Couleurs du Nord

POSTPONED
The opening will be postponed to a later date to be announced soon.

 

Astrid Kruse Jensen, Rosalina Kruse Serup and Myne Søe-Pedersen all live and work in Copenhagen. Most of the work shown in this exhibition is very recent and is deployed around several different motifs; but it is also witness to an exercise in colour that is unique to each one of these three artists. While the exhibition outlines an approach to photographic creation in Denmark, it also expresses a wide range of feminine sensibilities. It delves into the effects of technique and format as explored by the photographers. Astrid Kruse Jensen establishes an almost romantic climate in which her monochrome subjects are shaped by light and occasionally seem to get lost in the coloured matter. The compositions of Rosalina Kruse Serup translate the pleasure of playing with almost saturated colours and very graphic forms. With Myne Søe-Pedersen, it is the visual invention and diversity of her ideas that programs each of her images. This exhibition thus brings together three very diverse ways of appropriating photography and associating it with colour.

 

Myne Søe-Pedersen was born in 1972 in Copenhagen where she lives and works today. She studied at the Gerrit Rietveld Academy in Amsterdam (1998-2001) followed by the Cooper Union School of Art in New York (2000). She regularly exhibits her work in Denmark, most recently at the Galleri Image, in Aarhus. In 2019, she was part of a group exhibition of contemporary Danish artists at the Odile Ouizeman gallery in Paris. Over the last decade, she has had solo shows in the Netherlands (Van Gelder gallery, Amsterdam) and in Sweden (Galleri Format, Malmö), as well as at the Peter Lav gallery in Copenhagen in 2011. Her works have joined several public and private collections: the Novo Nordisk Kunst Fond and the Lars Schwander Collection in Denmark, the Dennis Hopper Collection in the USA, the Gementemuseet, Kees Van Gelder Collection and the Willem Van Zoetendaal Collections in the Netherlands. Her projects have received support from the Danish Arts Council on several occasions. In 2007 she was awarded a prize organised by the Winterthur Fotomuseum in Switzerland. As a visual artist, Myne Søe-Pedersen is mainly interested in experimental photography. Her work is an ongoing exploration of the relationship between time, space and perception, and draws on inspiration from the history of photography and its photographic processes. Recurrent motifs are mirrors, glass and negatives, as well as print-related objects and techniques. Søe-Pedersen’s projects are serial and repetitive in nature, thereby creating a focus on the details of the singular image at the same time as forming a significant whole.
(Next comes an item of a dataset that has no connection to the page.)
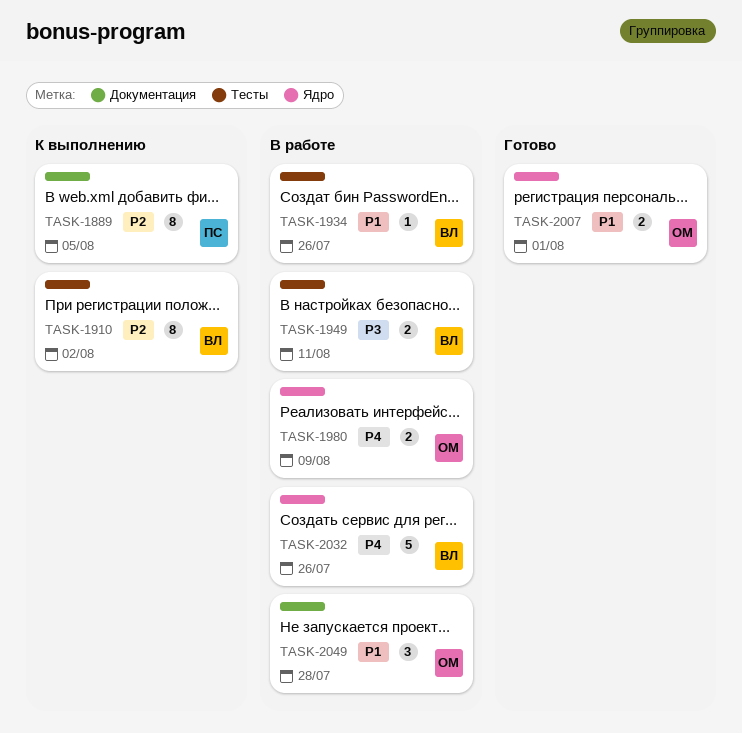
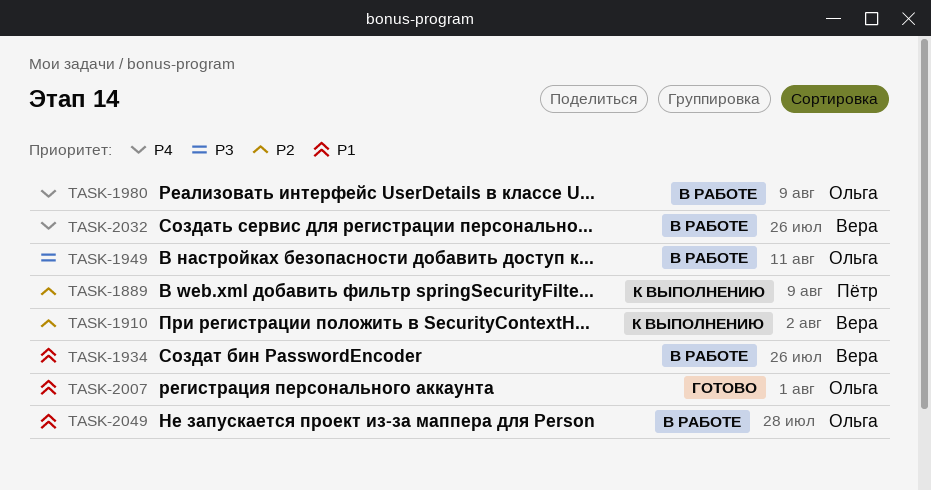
TASK-1889, due: Aug 5 -> Aug 9
TASK-1949, owner: Вера -> Ольга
Three series are exhibited here: “Transient 1”, 2007,

“Transient 2 – Printing Plates”, 2006-2007, and

“Scanned Glass Plates”, 2018.

They are based on copies of major daily newspapers from around the world, offset printing plates and identical glass plates with subtly different colours. Each of the series is based on a specific photographic technique, including the production of an image without a negative (“Scanned Glass Plates”).

 

Rosalina Kruse Serup was born in 1991 in Copenhagen, where she is based today. She attended the Danish School of Media and Journalism earning a baccalaureate in photography, and then the Royal Danish Academy of Fine Arts – School of Architecture, Design and Conservation. Her work has been published on numerous occasions in the Danish press and last year she took part in the annual Young Danish Photography exhibition organised by the Fotografisk Center in Copenhagen. Rosalina Serup’s work deals with the links woven between man, nature and different systems of representation. Her oeuvre often explores the interface between virtual and physical space and reflects on our experience and relationship with our physical environments and surroundings. The artist experiments with different media and techniques. Lately, she has been focused on digital translations of natural objects through well-known genres in photography; the landscape and the still life. Here she examines photography both as a classic tool of representation, but also uses photogrammetry to create 3-dimensional works. Rosalina Kruse Serup investigates and reflects on the role of photography today, while the materiality of images and their tactility mode allows them to be manipulated across a wide range of virtual and spatialised creations. With the exception of one work dating from 2015, all the photographs exhibited here were taken in 2017. Subject matter aside, the unity of the work presented comes from the treatment of colour and the graphic dimension of the compositions.

 

Astrid Kruse Jensen was born in 1975 in Aarhus. Today she lives and works in Copenhagen. She studied at the Gerrit Rietveld Academy in the Netherlands and at the Glasgow School of Art. Her work was noticed at several competitions and she was awarded the Deutsche Börse Photography Foundation Prize in 2014. In 2017, she won the Anne Marie Telmányi Prize for work by women artists and the following year she was awarded a grant from the Niels Wessel Bagge Art Foundation – just a few of her honours. Astrid Kruse Jensen has had solo exhibitions in several countries including France. She also showed at the 2009 Artothèque de Caen, as part of the Festival des Boréales. She has taken part in group shows in Europe, the USA, Canada, Russia and China. Her works have entered several private and public collection, notably the George Eastman Museum in Rochester, USA, the ARoS Aarhus Kunstmuseum as well as the Museet for Fotokunst in Odense, Denmark. Astrid Kruse Jensen’s artistic approach started with exploring the basic technical principals of photography only to then escape and follow a more experimental path. Visual universes that touch on abstraction and memories detached from the real word are the axis around which her works gravitate today. Landscapes and interiors are not really identifiable, even though a connection to reality is perceptible. In the photographic process developed by the artist, in this case using polaroid film, the motifs are made sublime through double exposure, backlighting and slow shutter speeds. The works thus exist between dream and reality – in a metaphysical universe transcending time and space. Her palette of colours which leans to monochrome – an effect not unknown to polaroid – contributes to this intention. The series presented in this exhibition is entitled “Floating” and is part of this aesthetic approach. These works were taken between 2018 and 2019. Astrid Kruse Jensen is

represented by the Martin Asbæk Gallery in Copenhagen.